:: AUSZUG DER SEITE ::
++++
Hummel-Tagebuch 2008

 

Erneut war der Winter nicht sonderlich kalt und schneereich. Schnee gab es vor allem Anfang Januar und im November des Vorjahres, aber sonst prägten eher Hochdrucklagen und Stürme mit milderer Witterung das Bild des Winters. Doch als es dann endlich Frühling werden sollte, zeigte der Winter nochmals all seine Facetten...

 

Mitte März 2008 war es zunächst recht frühlingshaft und mild, die Frühjahrsblüher wie Krokusse und Schneeglöckchen kamen rasch zur Blüte.

 

 

Blühende Krokusse

 

Am 18. März allerdings gab es den ersten von mehreren heftigen Wintereinbrüchen. Eine Troglage führte arktische Luftmassen heran, es gab Schneeschauer und Gewitter. Rasch bildete sich eine Schneedecke von > 10 cm aus, welche auch die nächsten Tage überdauerte. Auch am 25. März folgte nochmals ein solcher Kaltlufteinbruch.

 

Schnee und Schneeschauer

 

Erst zum Monatswechsel wurde es rasch milder - es wurde Zeit, die Hummelkästen aufzustellen...

 


1. April 2008: Nach den Schneefällen der vergangenen Tage ist es endlich milder geworden. Der Schnee war weitestgehend wieder getaut und es wurde Zeit, die Nistkästen vorzubereiten. Die selbstgebauten Nistkästen hatten dabei einen neuen Anstrich erhalten, um weitere Jahre gute Dienste zu leisten. Auch meinen umgerüsteten Hornissenkasten hatte ich wieder aufgestellt, in welchem 2 Königinnen Platz finden können. Die Eingänge habe ich möglichst kontrastreich gestaltet, um Selbstbesiedlungen zu fördern. Nach einer Besiedlung wird der Vorbau über Nacht geschlossen und der Eingang dadurch unscheinbar gemacht, um Okkupationen zu verhindern.

 

Aufgestellte Nistkästen: Nistkasten 1 (von der Firma Schwegler), Nistkasten 2 (Eigenbau), Nistkasten 3 (Eigenbau)

 

Der umgerüstete Hornissenkasten, er leistete bereits vorige Saison gute Dienste...

 


7. April 2008: Obwohl nun bereits die ersten Erdhummelköniginnen fliegen, sieht man kaum Exemplare auf Nestsuche. Grund ist sicherlich die teils wieder kühle Witterung. Gelegentlich fallen sogar einige Flocken.
++++
Einträge aus einer Datensammlung
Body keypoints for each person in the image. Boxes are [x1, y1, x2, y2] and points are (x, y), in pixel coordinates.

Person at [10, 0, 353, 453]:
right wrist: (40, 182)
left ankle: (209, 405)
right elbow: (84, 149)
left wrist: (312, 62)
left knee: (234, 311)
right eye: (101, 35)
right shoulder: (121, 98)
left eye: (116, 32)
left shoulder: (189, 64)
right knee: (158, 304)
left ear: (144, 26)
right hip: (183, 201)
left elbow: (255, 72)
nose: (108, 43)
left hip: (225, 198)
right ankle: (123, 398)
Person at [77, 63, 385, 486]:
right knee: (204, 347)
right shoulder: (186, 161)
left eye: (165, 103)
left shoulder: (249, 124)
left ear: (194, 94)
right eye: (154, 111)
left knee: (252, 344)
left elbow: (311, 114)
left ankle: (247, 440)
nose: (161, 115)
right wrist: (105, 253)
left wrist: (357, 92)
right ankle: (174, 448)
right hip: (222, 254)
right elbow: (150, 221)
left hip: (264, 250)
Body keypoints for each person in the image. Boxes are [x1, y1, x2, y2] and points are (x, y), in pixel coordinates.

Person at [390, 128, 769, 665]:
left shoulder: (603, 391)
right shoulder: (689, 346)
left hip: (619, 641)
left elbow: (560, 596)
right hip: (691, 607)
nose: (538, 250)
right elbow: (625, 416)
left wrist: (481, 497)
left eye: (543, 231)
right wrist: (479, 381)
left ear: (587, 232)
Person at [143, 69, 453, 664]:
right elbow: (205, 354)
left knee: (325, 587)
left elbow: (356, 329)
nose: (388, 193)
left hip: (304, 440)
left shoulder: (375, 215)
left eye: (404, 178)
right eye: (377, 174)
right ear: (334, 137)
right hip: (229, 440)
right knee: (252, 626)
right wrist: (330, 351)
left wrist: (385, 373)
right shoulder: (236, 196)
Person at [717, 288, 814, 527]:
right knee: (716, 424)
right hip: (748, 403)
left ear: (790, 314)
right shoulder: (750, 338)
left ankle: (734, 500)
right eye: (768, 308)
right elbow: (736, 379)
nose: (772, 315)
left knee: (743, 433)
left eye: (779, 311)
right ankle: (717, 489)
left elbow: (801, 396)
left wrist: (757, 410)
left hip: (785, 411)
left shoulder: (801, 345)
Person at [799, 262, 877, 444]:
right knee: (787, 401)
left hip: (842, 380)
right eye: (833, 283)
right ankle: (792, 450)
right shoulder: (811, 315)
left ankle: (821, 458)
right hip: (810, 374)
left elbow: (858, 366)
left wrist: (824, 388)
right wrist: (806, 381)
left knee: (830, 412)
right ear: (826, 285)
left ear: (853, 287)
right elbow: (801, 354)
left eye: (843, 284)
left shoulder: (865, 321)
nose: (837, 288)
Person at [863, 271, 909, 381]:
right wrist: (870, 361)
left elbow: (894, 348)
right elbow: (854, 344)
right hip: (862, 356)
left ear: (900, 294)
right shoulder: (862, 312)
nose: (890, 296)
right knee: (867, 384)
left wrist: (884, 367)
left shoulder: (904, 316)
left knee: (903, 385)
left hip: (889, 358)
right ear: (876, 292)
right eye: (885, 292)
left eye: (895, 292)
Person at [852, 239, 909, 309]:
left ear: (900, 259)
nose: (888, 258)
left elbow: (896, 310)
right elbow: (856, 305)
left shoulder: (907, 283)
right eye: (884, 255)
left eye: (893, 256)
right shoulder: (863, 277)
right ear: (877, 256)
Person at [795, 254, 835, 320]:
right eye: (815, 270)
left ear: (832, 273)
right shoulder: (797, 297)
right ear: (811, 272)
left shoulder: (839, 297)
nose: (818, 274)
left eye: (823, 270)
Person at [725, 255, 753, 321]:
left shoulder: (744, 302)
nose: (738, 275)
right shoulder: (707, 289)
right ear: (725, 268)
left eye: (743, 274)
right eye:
++++
:: ZU BEARBEITENDE AUFGABEN ::
1/ Schreibe im Hummel-Tagebuch alles von „Hummel-Tagebuch 2008“ bis hinunter zu „all seine Facetten...“ neu und setze dabei „Orkane“ an die Stelle von „Stürme“.
2/ Führe das Hummel-Tagebuch dort weiter, wo es aufhört.

:: GELÖSTE AUFGABEN ::
1/
Hummel-Tagebuch 2008

 

Erneut war der Winter nicht sonderlich kalt und schneereich. Schnee gab es vor allem Anfang Januar und im November des Vorjahres, aber sonst prägten eher Hochdrucklagen und Orkane mit milderer Witterung das Bild des Winters. Doch als es dann endlich Frühling werden sollte, zeigte der Winter nochmals all seine Facetten...

2/
11. April 2008: 2 Ansiedlungen! 2 Dunkle Erdhummelköniginnen (Bombus terrestris) haben sich heute für eine Besiedlung entschieden. Bei milden 17 °C wurden der Schweglerkasten (Nistkasten 1) und ein 2. selbstgebauter Nistkasten (Nistkasten 2) bezogen. Beide zeigten einen sehr intensiven Orientierungsflug und kehrten bald darauf zu ihrem auserwählten Nistplatz zurück. Mehrfach konnte ich anschließend weitere Aus- und Anflüge beider Königinnen beobachten.

 

 

Orientierungsflug von Erdhummel 1 (am Schweglerkasten, Nistkasten 1)

 

 

Orientierungsflug von Erdhummel 2 (Nistkasten 2)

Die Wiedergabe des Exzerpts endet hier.